The panel — brought in daily from Hall County to avoid local influence — listened to emotional testimony from Colt Gray’s mother and sister. Marcee Gray told jurors she urged her estranged husband to remove firearms from their son’s access as the teen struggled with anger and violent ideation. The sister testified her father was aware of her brother’s fascination with past school shooters but allowed a rifle to remain in his bedroom.

Colin Gray took the stand in his own defense, describing himself as a father trying to hold his family together while navigating marital breakdown and his son’s behavioral challenges. He said he bonded with Colt through hunting and target practice and maintained strict household rules requiring firearms to remain unloaded.

“He had a healthy respect for weapons,” Gray testified.

During cross-examination, Barrow County District Attorney Brad Smith confronted Gray with school discipline records, prior threats reported to law enforcement and the father’s own online searches seeking help for a “troubled teen.” Smith pressed him about whether a child described as volatile and anxious should have access to a semiautomatic rifle.

Prosecutors also presented surveillance footage from inside the school, financial records documenting the rifle purchase and evidence they described as a paper trail of ammunition and tactical accessories. Some of those items were recovered after the shooting.
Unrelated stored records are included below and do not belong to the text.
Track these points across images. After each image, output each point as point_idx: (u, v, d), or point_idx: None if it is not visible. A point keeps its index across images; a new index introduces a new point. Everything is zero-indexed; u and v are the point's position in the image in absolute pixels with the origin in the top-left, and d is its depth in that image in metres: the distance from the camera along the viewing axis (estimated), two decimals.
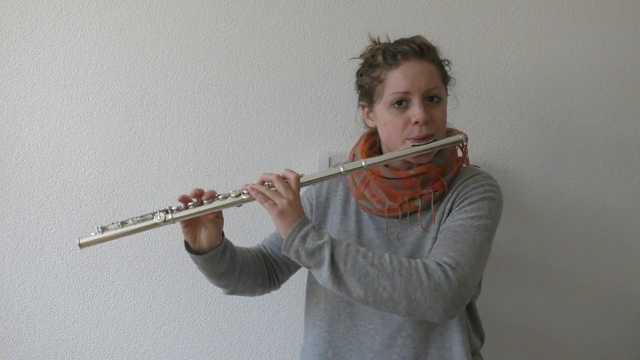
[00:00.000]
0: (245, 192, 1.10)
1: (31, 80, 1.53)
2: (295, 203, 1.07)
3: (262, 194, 1.07)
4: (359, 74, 1.25)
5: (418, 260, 1.05)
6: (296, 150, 1.59)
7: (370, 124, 1.24)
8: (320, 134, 1.59)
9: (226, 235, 1.20)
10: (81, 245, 1.08)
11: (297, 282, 1.57)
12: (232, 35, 1.57)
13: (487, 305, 1.61)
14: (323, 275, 1.03)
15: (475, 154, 1.34)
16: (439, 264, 1.03)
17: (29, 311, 1.56)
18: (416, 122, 1.13)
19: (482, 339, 1.25)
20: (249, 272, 1.24)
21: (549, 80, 1.63)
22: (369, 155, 1.21)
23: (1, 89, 1.52)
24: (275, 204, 1.06)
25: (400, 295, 1.00)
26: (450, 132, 1.25)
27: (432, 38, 1.20)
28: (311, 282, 1.28)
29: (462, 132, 1.25)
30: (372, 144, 1.26)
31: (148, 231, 1.54)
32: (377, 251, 1.06)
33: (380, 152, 1.25)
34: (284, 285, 1.35)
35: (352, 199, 1.26)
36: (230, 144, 1.58)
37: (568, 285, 1.68)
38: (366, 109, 1.24)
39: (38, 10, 1.52)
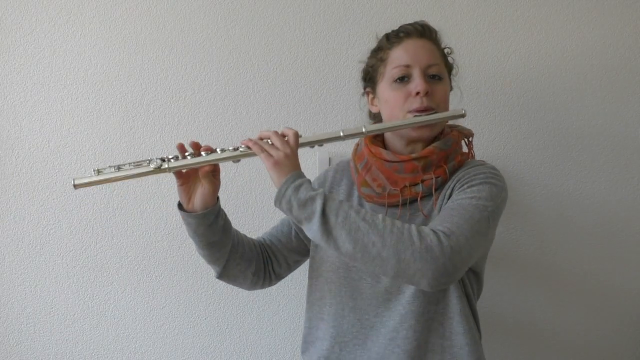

Before closing arguments begin, Judge Nicholas Primm is expected to hold a charge conference Monday morning outside the presence of the jury. During that proceeding, attorneys will debate how the law should be explained to jurors for each of the 29 counts.

Once that process is complete, both sides will have 90 minutes to deliver their final arguments. Unlike opening statements, closing arguments allow attorneys to argue how the evidence should be interpreted and why it supports their position.

After closings conclude, the judge will read the finalized jury instructions. Jurors will then begin deliberations with no set time limit. Any verdict must be unanimous.

If convicted on all counts, Gray faces a potential sentence that could amount to decades in prison.